— START TEXT EXTRACT —

In [None]:
%%html
<style>
h1, h2, h3, h4, h5 {
    color: darkblue;
    font-weight: bold !important;
}
h2 {
    border-bottom: 8px solid darkblue !important;
    padding-bottom: 8px;
}
h3 {
    border-bottom: 2px solid darkblue !important;
    padding-bottom: 6px;
}
.info, .success, .warning, .error {
    border: 1px solid;
    margin: 10px 0px;
    padding:15px 10px;
}
.info {
    color: #00529b;
    background-color: #bde5f8;
}
.success {
    color: #4f8a10;
    background-color: #dff2bf;
}
.warning {
    color: #9f6000;
    background-color: #FEEFB3;
}
.error {
    color: #D8000C;
    background-color: #FFBABA;
}
.language-bash {
    font-weight: 900;
}
.ex {
    font-weight: 900;
    color: rgba(27,27,255,0.87) !important;
}
.mn {
    font-family: Menlo, Consolas, "DejaVu Sans Mono", monospace
}
table {
    margin-left: 0 !important;}
</style>

# Day 2: Up and Running with Python

## 2.6 Multithreading and Multiprocessing

### Sequential Execution

-   Threads can provide concurrency, even if they're not truly parallel.

<span class='ex'>Example: Sequential</span>

In [None]:
%%file ./sequential_1.py
import time
import requests

def cpu_task(number):
    for i in range(1000):
        sqr = number*number
    global squares
    squares.append(sqr)

def io_task(url):
    response = requests.get(url)
    global length
    length[url] = len(response.content)

########################
start_time = time.time()

squares = []
for n in list(range(1,11)):
    cpu_task(n)

end_time = time.time()
print(f'squares={squares}.\n Total time = {end_time-start_time}')
######################


########################
start_time = time.time()

urls = ['http://LinuxJournal.com',
        'http://en.wikipedia.org',
        'http://Facebook.com',
        'http://NYTimes.com',
        'http://thetech.com',
        'http://news.ycombinator.com',
        'http://WashingtonPost.com',
        'http://thetech.com',
        'http://Haaretz.co.il',
        'http://lerner.co.il'
       ]
length = {}
for url in urls:
    io_task(url)

end_time = time.time()
print(f'length={length}.\n Total time = {end_time-start_time}')

— END TEXT EXTRACT —

SET OF TASKS:
a – Can you restate the paragraph of the tutorial that begins "Threads can provide" more briefly?
b – Could you turn the entries, from the line containing "curve at (1008, 374): present -> none" through the last entry, into a Markdown table with columns "No." and "Entry", numbering each line and leaving out blank lines?

— START RAW DATA —

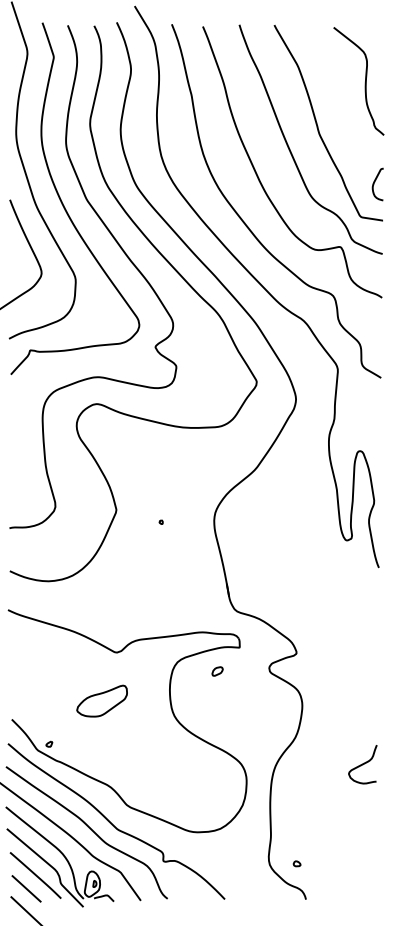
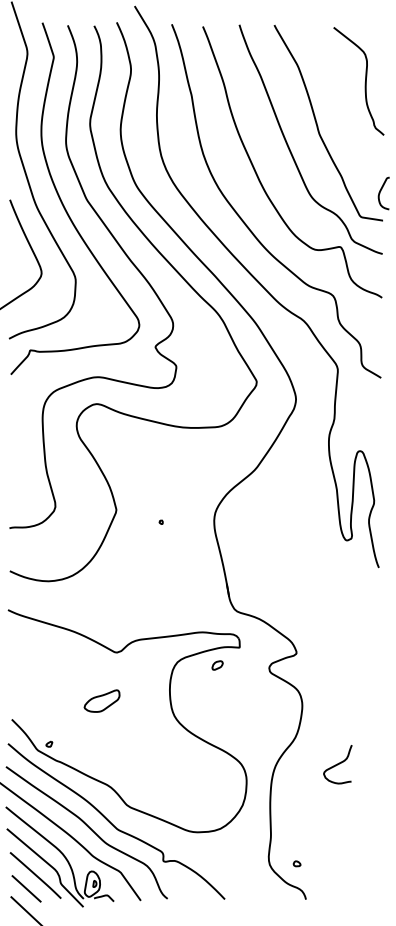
curve at (375, 182) position: (375, 182) -> (381, 191)
part at (217, 671) position: (217, 671) -> (217, 665)
part at (101, 700) size: 52x34 px -> 38x24 px
curve at (362, 764) position: (362, 764) -> (337, 764)
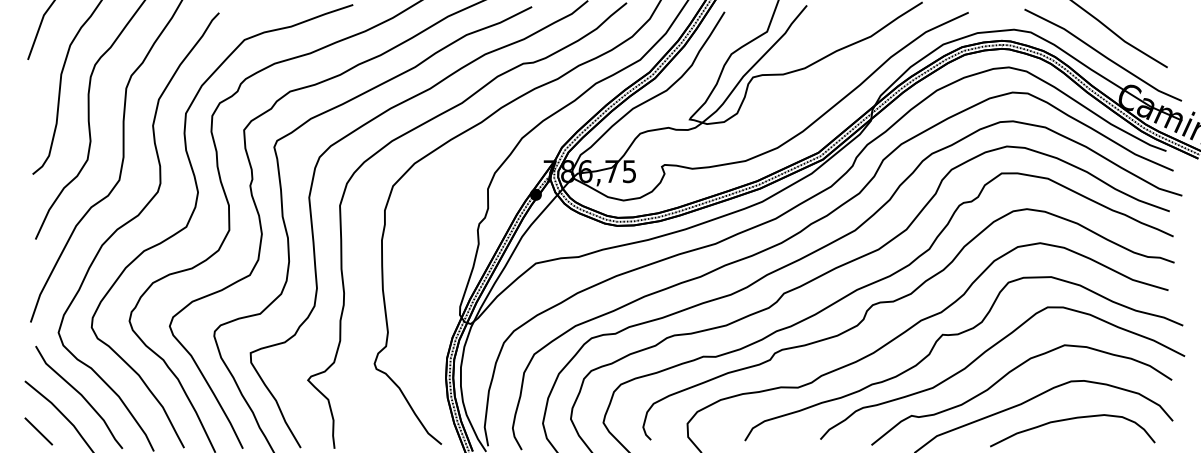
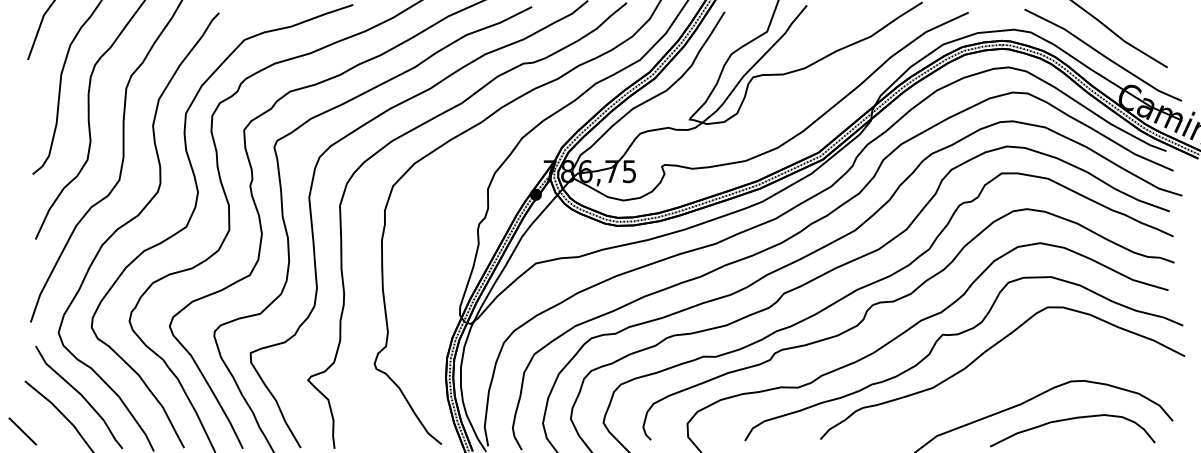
curve at (1008, 374): present -> none
line at (38, 431) position: (38, 431) -> (22, 431)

— END RAW DATA —

RESULTS OF THE EXERCISE:
a – Threads offer concurrency without true parallelism.

b –
| No. | Entry |
|---|---|
| 1 | curve at (1008, 374): present -> none |
| 2 | line at (38, 431) position: (38, 431) -> (22, 431) |